### What you need to do
Copy out every line of text in the records below word for word, omitting the pictures.

### Data to examine
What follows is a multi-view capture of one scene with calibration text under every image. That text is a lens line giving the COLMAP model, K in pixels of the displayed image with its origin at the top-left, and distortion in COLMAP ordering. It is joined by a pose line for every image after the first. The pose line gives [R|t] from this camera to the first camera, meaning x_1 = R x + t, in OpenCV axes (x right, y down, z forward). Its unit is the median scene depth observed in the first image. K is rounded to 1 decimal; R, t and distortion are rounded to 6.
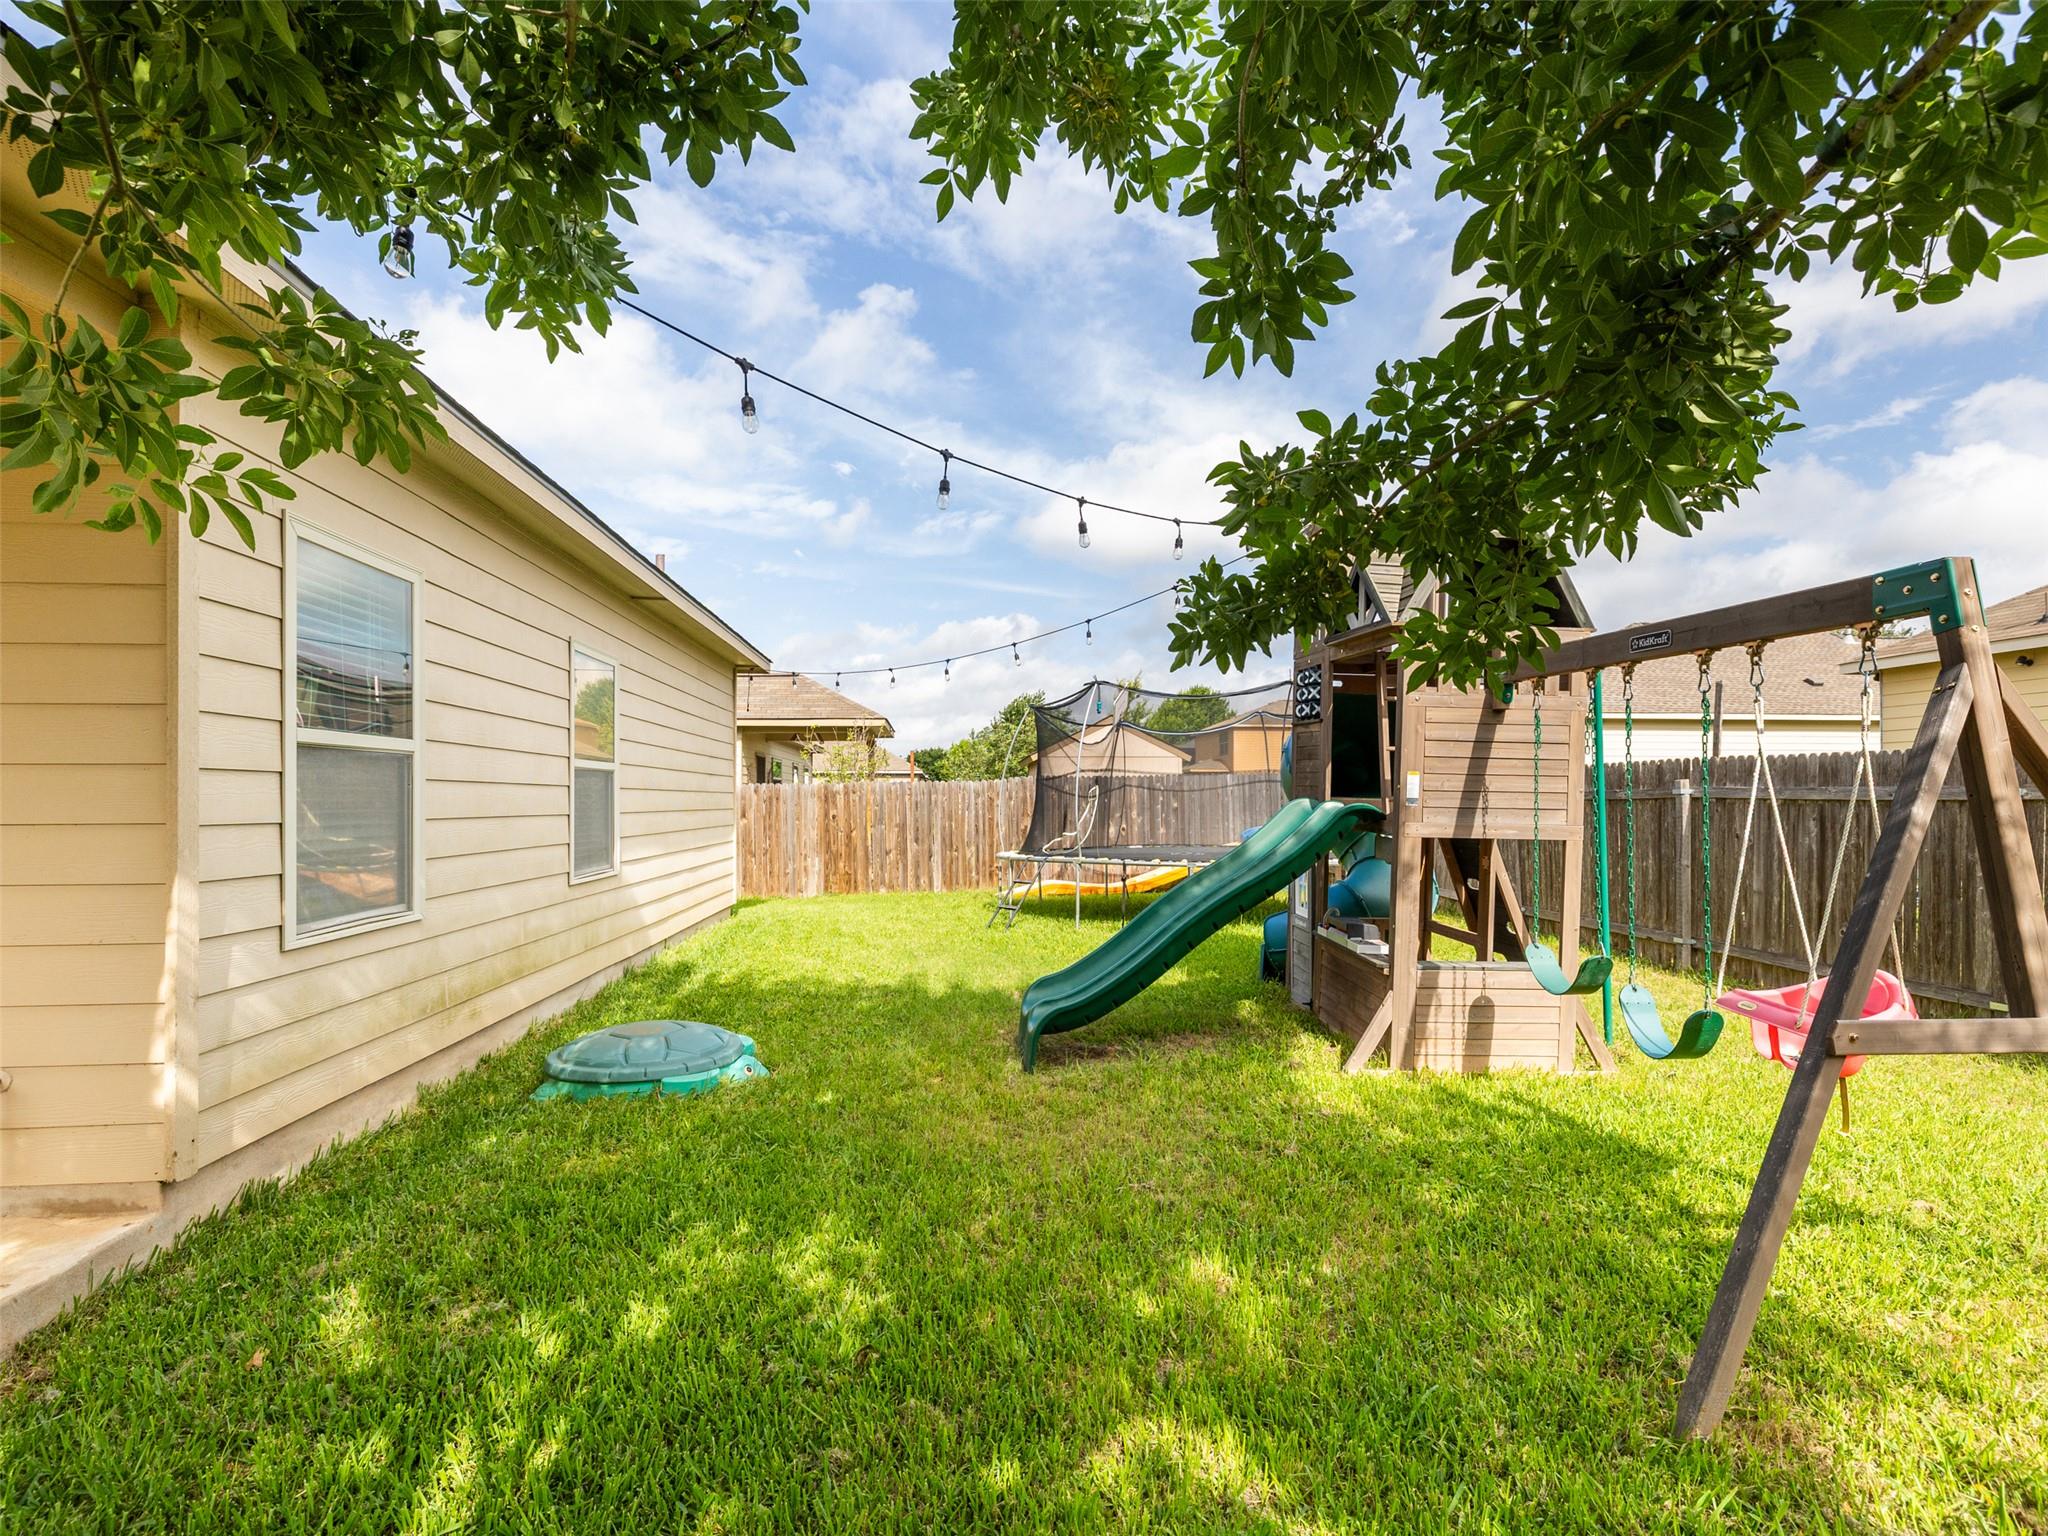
lens RADIAL K [[977.2, 0, 1023.0], [0, 977.2, 796.3], [0, 0, 1]] dist [0.012869, -0.000352]
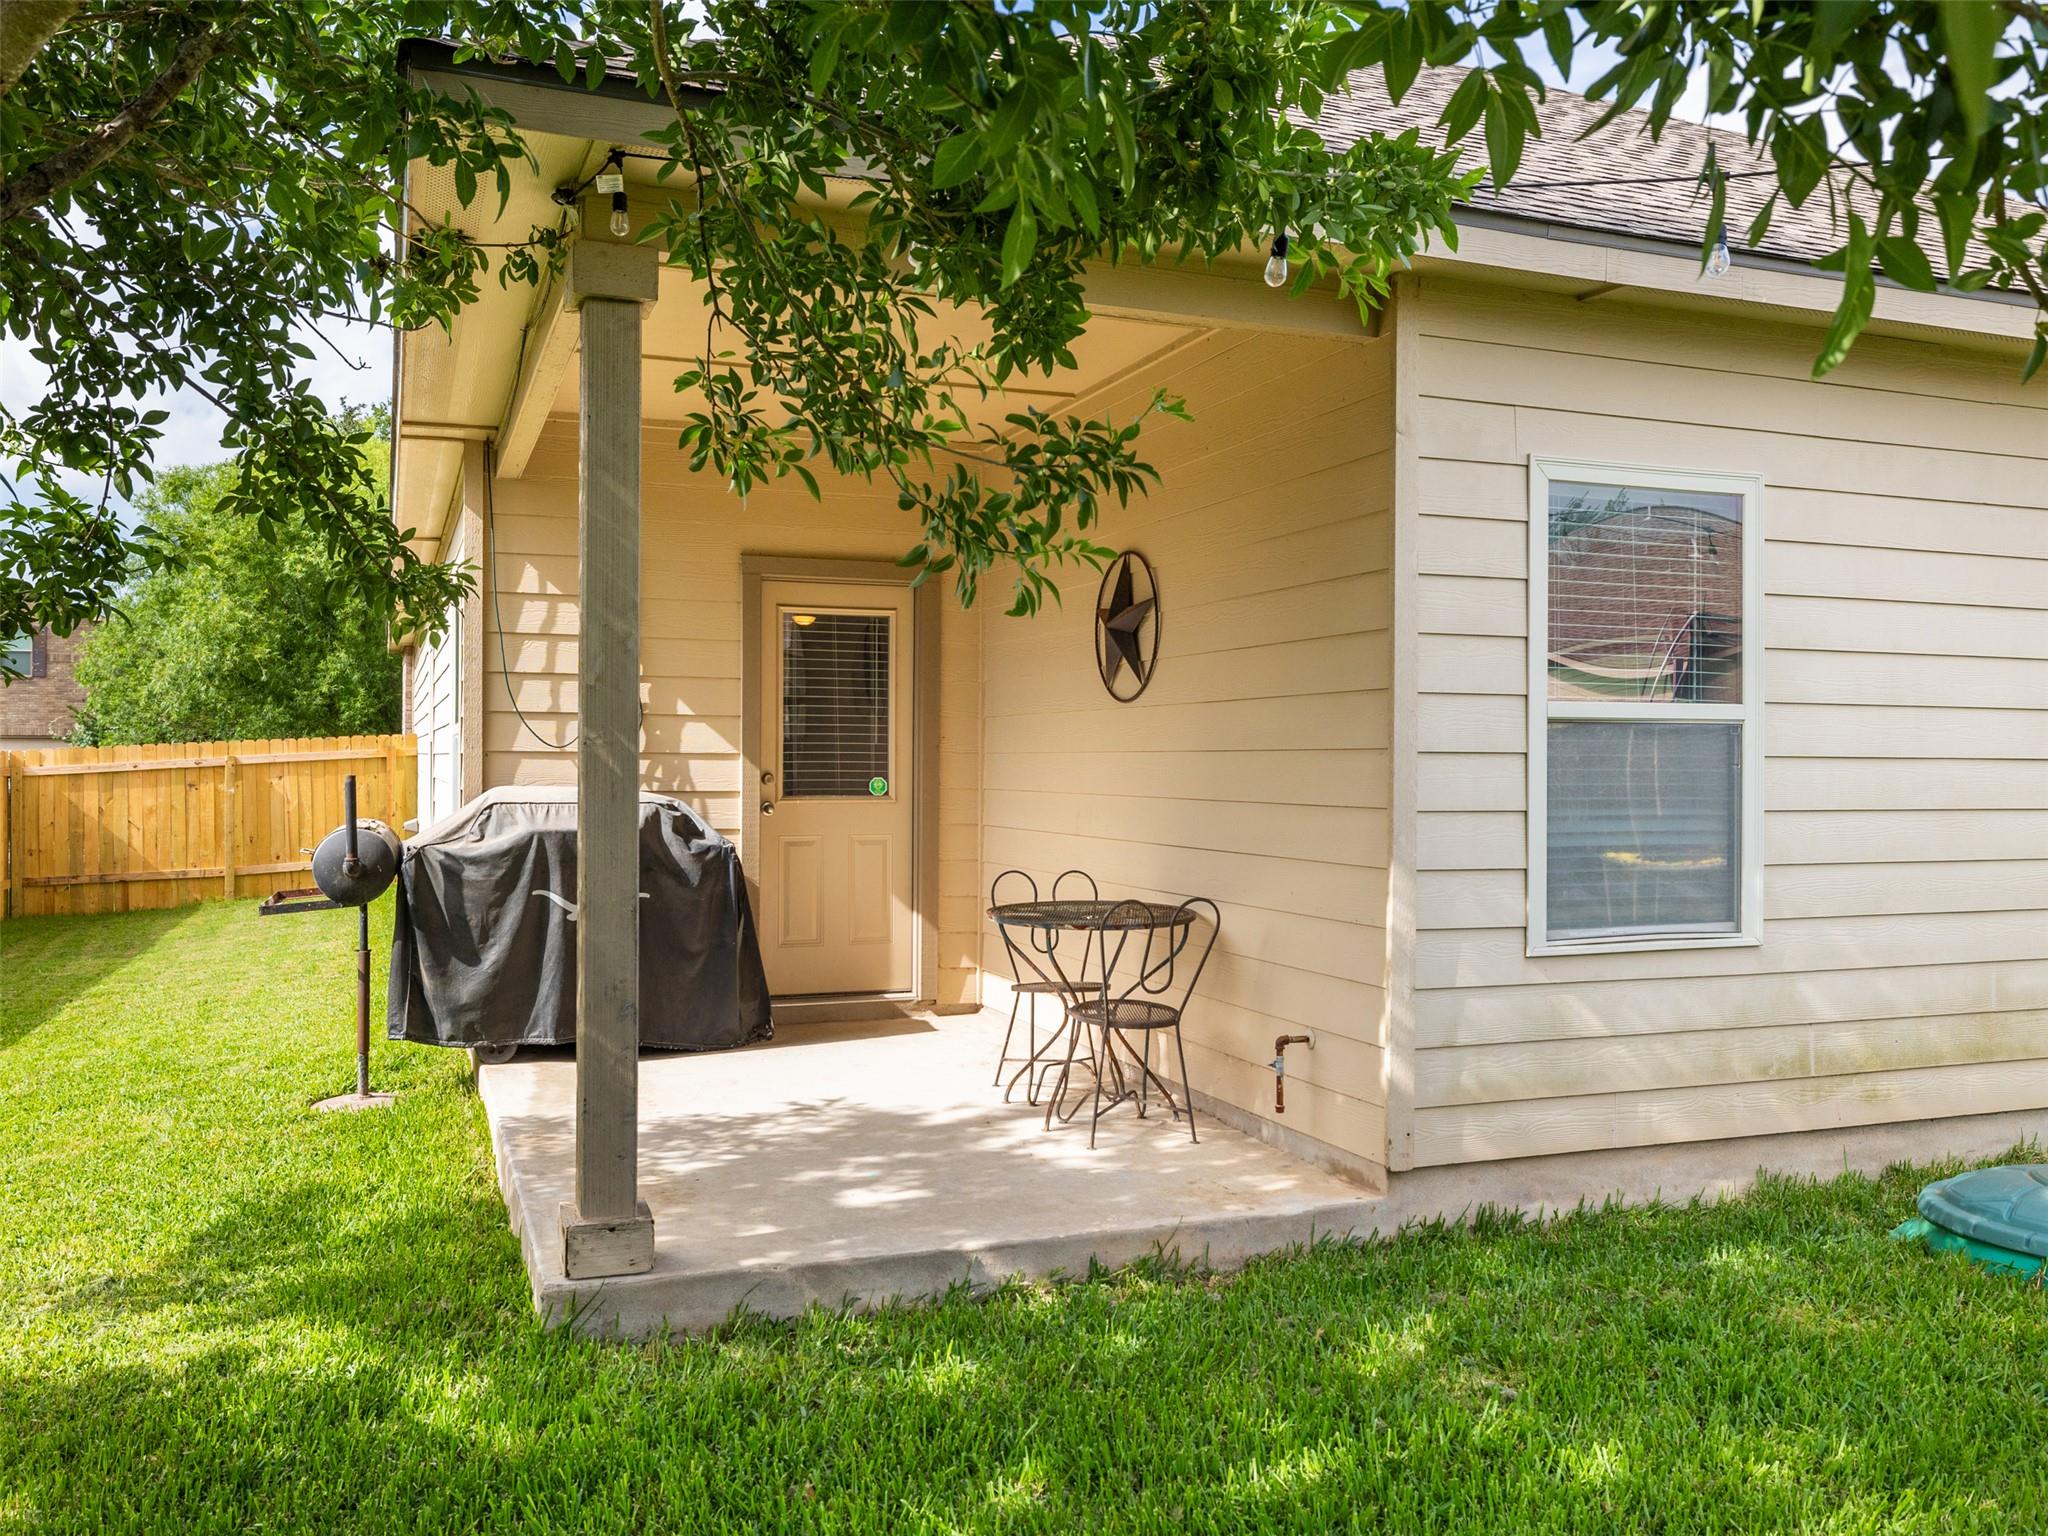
lens RADIAL K [[1694.1, 0, 1031.6], [0, 1694.1, 759.2], [0, 0, 1]] dist [-0.009797, -0.001595]
pose [[0.283301, 0.003035, -0.959026, 0.524155], [-0.001226, 0.999995, 0.002802, -0.020796], [0.959030, 0.000381, 0.283303, 0.134056]]
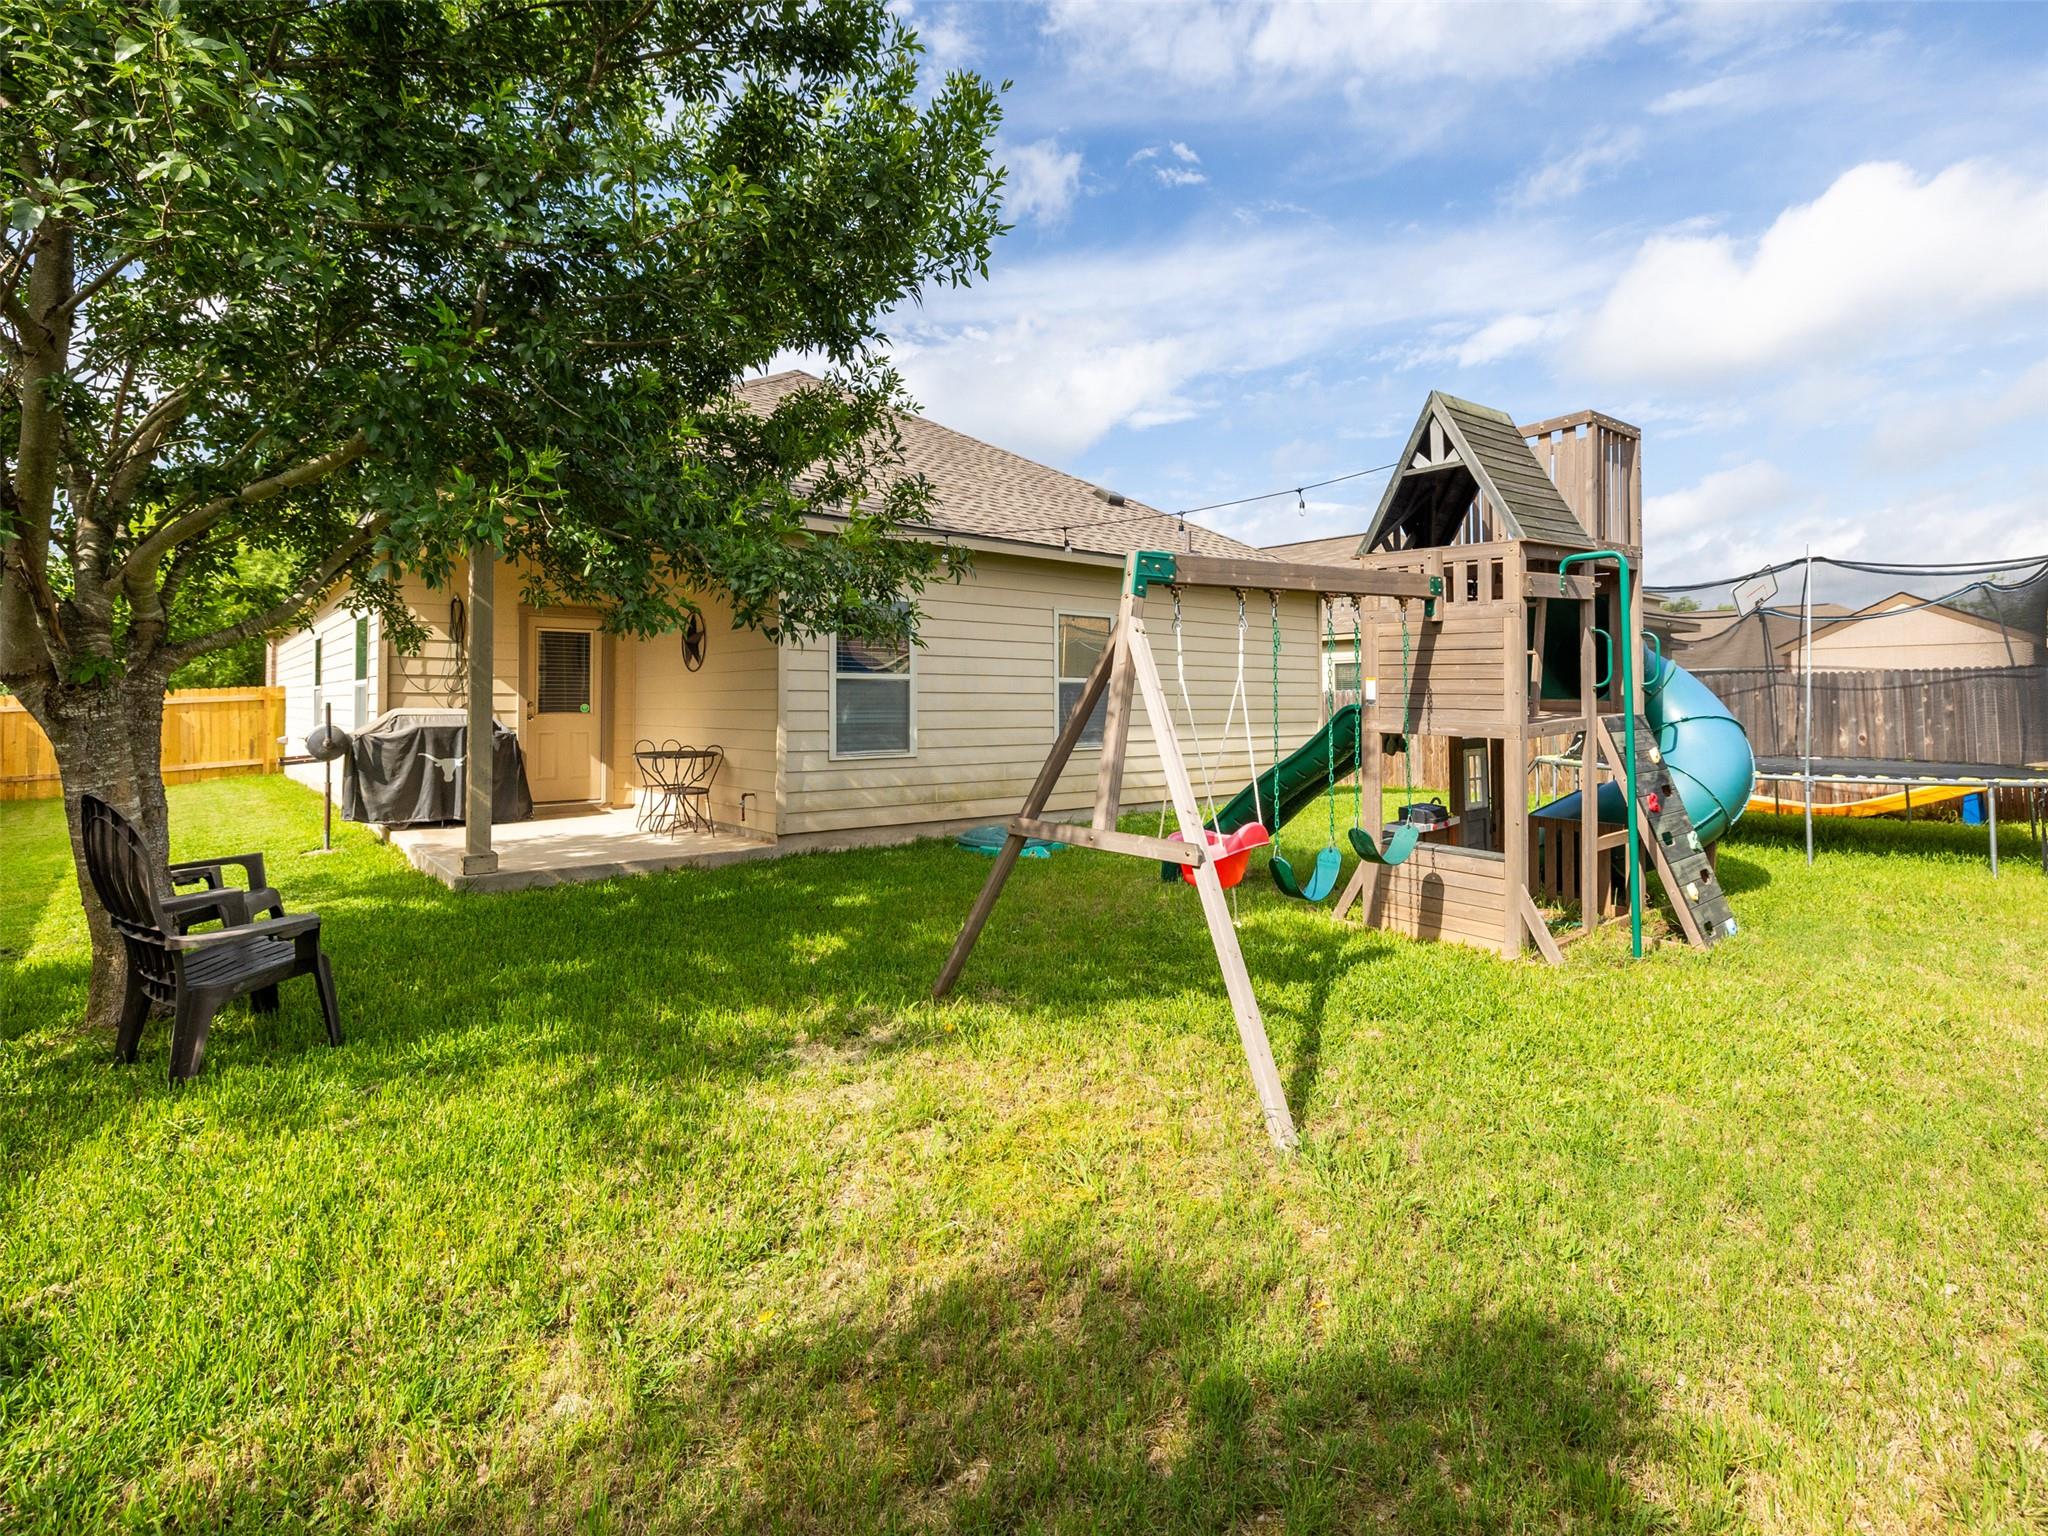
lens RADIAL K [[977.2, 0, 1025.6], [0, 977.2, 698.2], [0, 0, 1]] dist [0.012869, -0.000352]
pose [[0.580858, -0.003498, -0.813997, 1.473612], [0.003702, 0.999992, -0.001655, 0.001007], [0.813996, -0.002052, 0.580866, -0.054323]]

### Solution to the exercise
What follows is a multi-view capture of one scene with calibration text under every image. That text is a lens line giving the COLMAP model, K in pixels of the displayed image with its origin at the top-left, and distortion in COLMAP ordering. It is joined by a pose line for every image after the first. The pose line gives [R|t] from this camera to the first camera, meaning x_1 = R x + t, in OpenCV axes (x right, y down, z forward). Its unit is the median scene depth observed in the first image. K is rounded to 1 decimal; R, t and distortion are rounded to 6.
lens RADIAL K [[977.2, 0, 1023.0], [0, 977.2, 796.3], [0, 0, 1]] dist [0.012869, -0.000352]
lens RADIAL K [[1694.1, 0, 1031.6], [0, 1694.1, 759.2], [0, 0, 1]] dist [-0.009797, -0.001595]
pose [[0.283301, 0.003035, -0.959026, 0.524155], [-0.001226, 0.999995, 0.002802, -0.020796], [0.959030, 0.000381, 0.283303, 0.134056]]
lens RADIAL K [[977.2, 0, 1025.6], [0, 977.2, 698.2], [0, 0, 1]] dist [0.012869, -0.000352]
pose [[0.580858, -0.003498, -0.813997, 1.473612], [0.003702, 0.999992, -0.001655, 0.001007], [0.813996, -0.002052, 0.580866, -0.054323]]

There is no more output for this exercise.